Insomma, per quanto ingiustificata, nutriva un’antipatia
quasi irrazionale nei confronti di quella ragazza e il fatto che
dovesse sorbirsi proprio lei non era che l’ennesima sfiga.
Quantomeno, la scommessa volgeva già a suo favore.
***
--14
Aprile--
-Ma sei
serio? – gli chiese quella voce un poco rauca.
-No, per
scherzo – replicò Emone con la bocca impastata dal
sonno. Erano le sette e mezzo di mattina e aveva ancora i capelli
bagnati e vischiosi per via dello shampoo, reduce della doccia
interrotta dal campanello. Come se non fosse stato sufficiente, quella
tazza di caffè nero che stringeva fra le mani non stava
sortendo alcun effetto.
Allegra
gli rivolse quel suo dubbio sorriso
-Certo che
sei davvero sfigato.
-E quello
che ti ho detto non è niente. Una volta, prima che partissi
per la Calabria con la mia Toyota nuova di zecca, mio cugino mi ha
detto ‘che bella macchina!’
La ragazza
ridacchiò, intuendo dove andasse a parare quel discorso.
-Ti si
è bucata la ruota? Che cliché!
-Sì,
mi si è bucata la ruota. Ma me ne ero accorto in tempo e
così l’aveva cambiata prima che si afflosciasse
del tutto.
-Ma
allor…
-Mi si
è ingolfato il motore – interruppe
l’altro, mordendo un cornetto con fare distratto. –
Ed era nuova di zecca – aggiunse poi, come gli fosse tornato
in mente solo in un secondo momento.
-Brutta
storia. L’hai venduta?
-No,
perché mai? L’ho data a mia madre pochi giorni
dopo. Sai, quella carretta non si è mai più rotta.
Allegra
scoppiò a ridere e i suoi singulti rauchi ma sinceri fecero
sorridere anche lui.
-Va bene,
te ne do atto: la tua iella è notevole. Ma magari tu te la
cerchi…
-E come,
scusa? Non credo di andare a cercarmi la pozzanghera in cui infangarmi
i pantaloni. E ancora non mi sono dato al sado-maso.
-Questo
no, magari – sorrise lei tra un sorso di thé e
l’altro – però, per esempio, chi
è che si è impegolato in questa scommessa?
Assurda, se posso dire.
-Non me lo
ricordare!- rantolò Emone affondando il volto fra le
braccia.
-Per me
sei troppo melodrammatico. Guarda: ti lamenti come una donzella in
difficoltà. La verità è che
più pensi di essere sfigato e più te la tiri.
Prova a sorridere alla vita!
-Non
costringermi a diventare violento – brontolò
l’altro, alzando di nuovo il viso solcato dalla stanchezza.

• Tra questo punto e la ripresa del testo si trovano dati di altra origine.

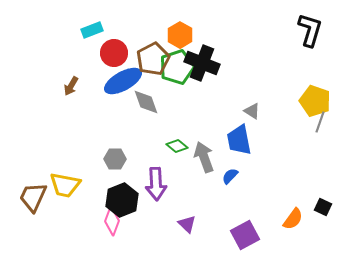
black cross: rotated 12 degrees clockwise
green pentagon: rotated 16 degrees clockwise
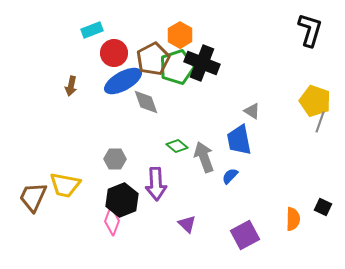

-Tu la fai troppo semplice…pensi che un bel giorno mi sia
svegliato e abbia detto “toh, oggi mi va di diventare
pessimista”?E’ che ormai me ne sono capitate
così tante che il mio ottimismo si è ritirato in
pensione. Così come la speranza di trovarmi qualcuna
– aggiunse a bassa voce.
-Uh?
E’ tutto qui il vero problema? Soffri perché
nessuna ti fila? – chiese l’altra con tono di
scherno.
Figurarsi se non lo aveva sentito! A
quanto pareva, la storia della scommessa non gli aveva insegnato a
tenere chiusa quella sua boccaccia.
Grattandosi
un poco il capo, si alzò dalla tavola e scomparve in salone,
lamentandosi dello shampoo che si era ritrovato sul palmo della mano.
Allegra, non sapendo bene che fare, rimase ancora un poco seduta,
guardandosi intorno. Ma quando non sentì più
alcun rumore, lo chiamò leggermente agitata, tendendo le
orecchie in attesa di risposta.
-Sì,
sto arrivando – rispose con fare scocciato Emone, tenendo
qualcosa nella mano destra. Poi, sedutosi comodamente sulla sedia,
poggiò sul tavolo i mazzi di carte che aveva cercato poco
prima nel salotto. Infine, prese a separare i quadri ed i fiori dai
cuori e dalle picche.
-Ma cosa
stai facendo? – chiese l’altra perplessa.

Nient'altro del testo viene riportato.